Most travellers for business or pleasure know cybersecurity is essential. However, fewer understand the need for virtual private networks (VPNs) and how they’ll still be needed even if you have the latest antivirus software.
As Matthew Higgins, writing for NordVPN, explains, a VPN can be understood as a kind of encryption service, improving security and privacy on internet-connected devices.
“When you enable a VPN app on your device, your internet traffic is encrypted and routed through an additional server. That means not even your internet service provider (ISP) can view and log your online activity,” according to Higgins.
“VPNs can protect you from hackers and cybercriminals, as well as providing the kind of privacy that is easily lost when browsing the internet. Your ISP won’t be able to sell your data to third-party advertisers; you’ll be shielded from prying eyes.”

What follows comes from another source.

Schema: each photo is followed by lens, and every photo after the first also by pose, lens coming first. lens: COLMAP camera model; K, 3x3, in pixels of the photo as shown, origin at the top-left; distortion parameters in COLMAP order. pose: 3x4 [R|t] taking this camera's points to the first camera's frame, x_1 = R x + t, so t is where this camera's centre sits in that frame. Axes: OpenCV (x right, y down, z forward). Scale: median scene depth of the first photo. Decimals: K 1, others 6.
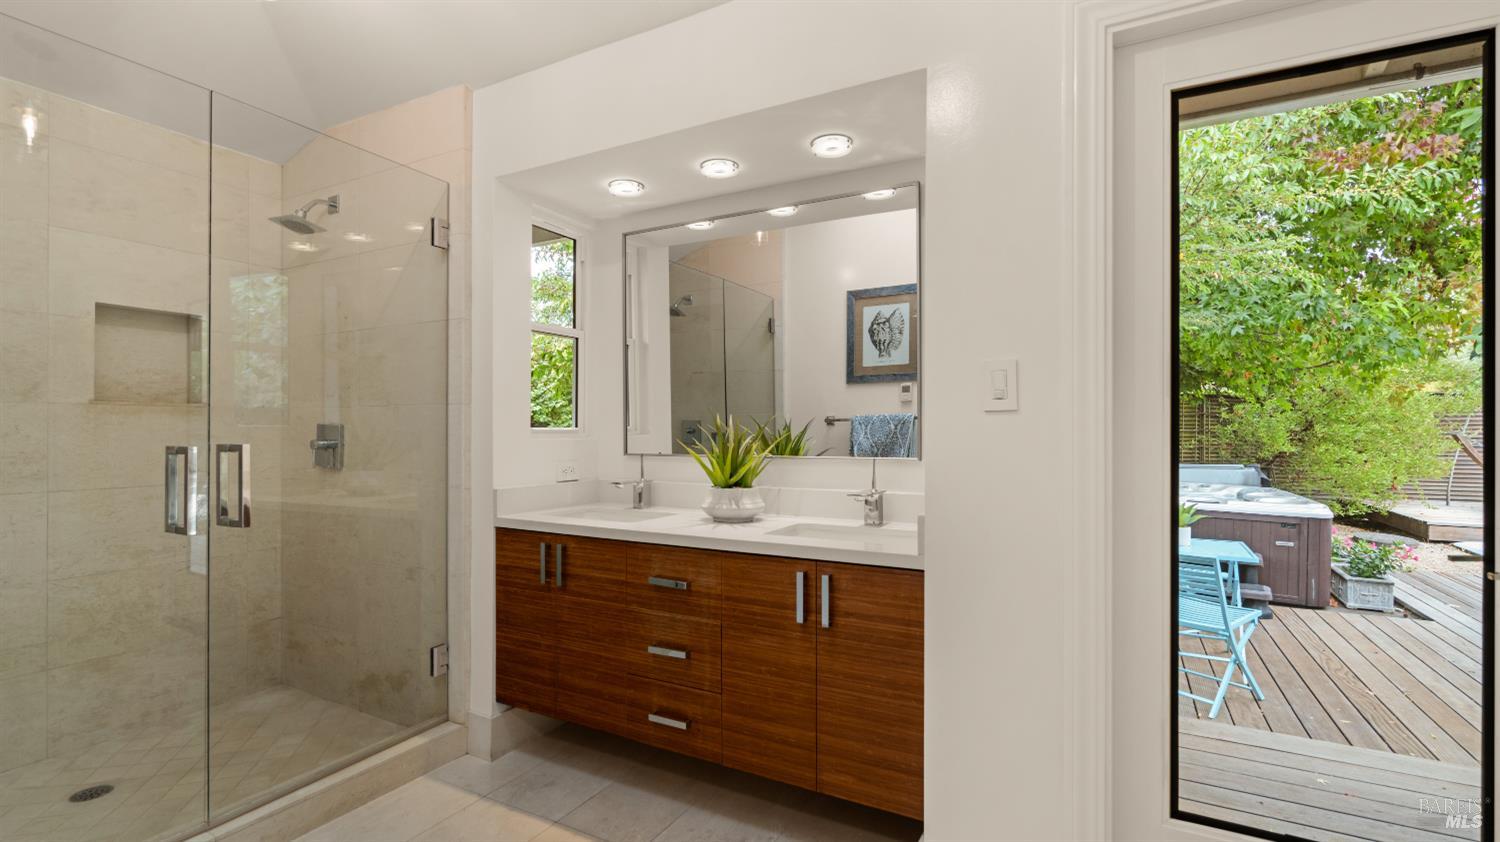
lens RADIAL K [[702.8, 0, 751.7], [0, 702.8, 424.6], [0, 0, 1]] dist [-0.001888, 0.000973]
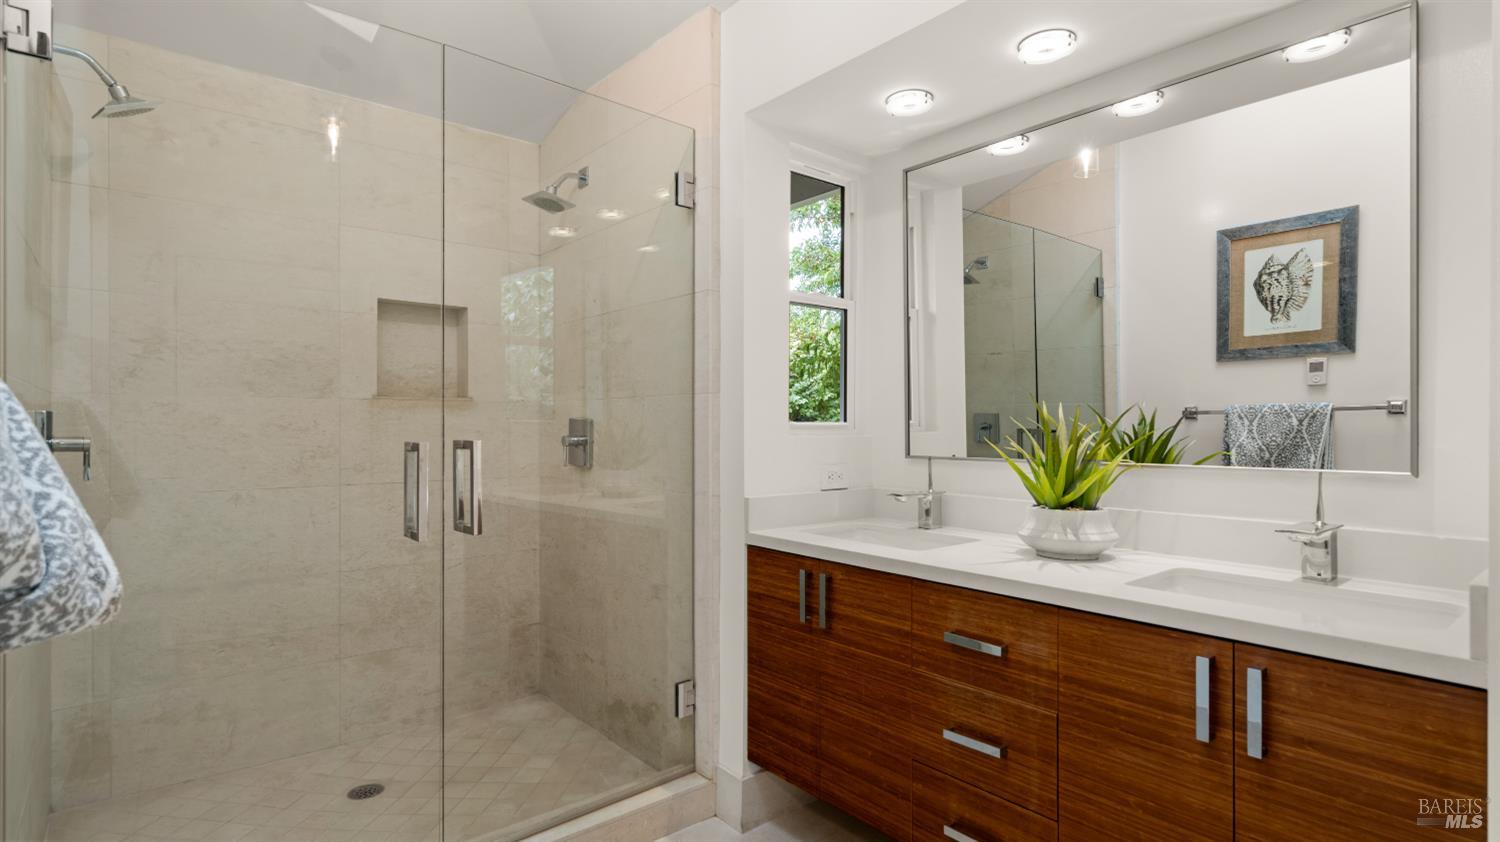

Additionally, IP traffic can be routed via a server in an other country, a service that can be extra-useful when travelling for work purposes or otherwise temporarily away from your own secure network.
Higgins notes that this can be beneficial for expats — people posted overseas for work long-term — too, hiding your physical location.
“Among many other uses, VPNs can let expats browse the internet of their home country, as if they had never left. After all, your IP address influences search engine results, default languages, and more,” he explains.
Whether abroad for work or to study, users may still need a connection to their home country’s online community and culture.
“When using a VPN, you could choose a server in Paris and enjoy the same internet experience as someone living in the French capital,” Higgins says. “With the click of a button you’ve got your local news, tailored search results, and French versions of websites at your fingertips.”
Of course, Higgins is promoting NordVPN in particular.
He notes that some VPNs can make browsing and streaming over the web very slow.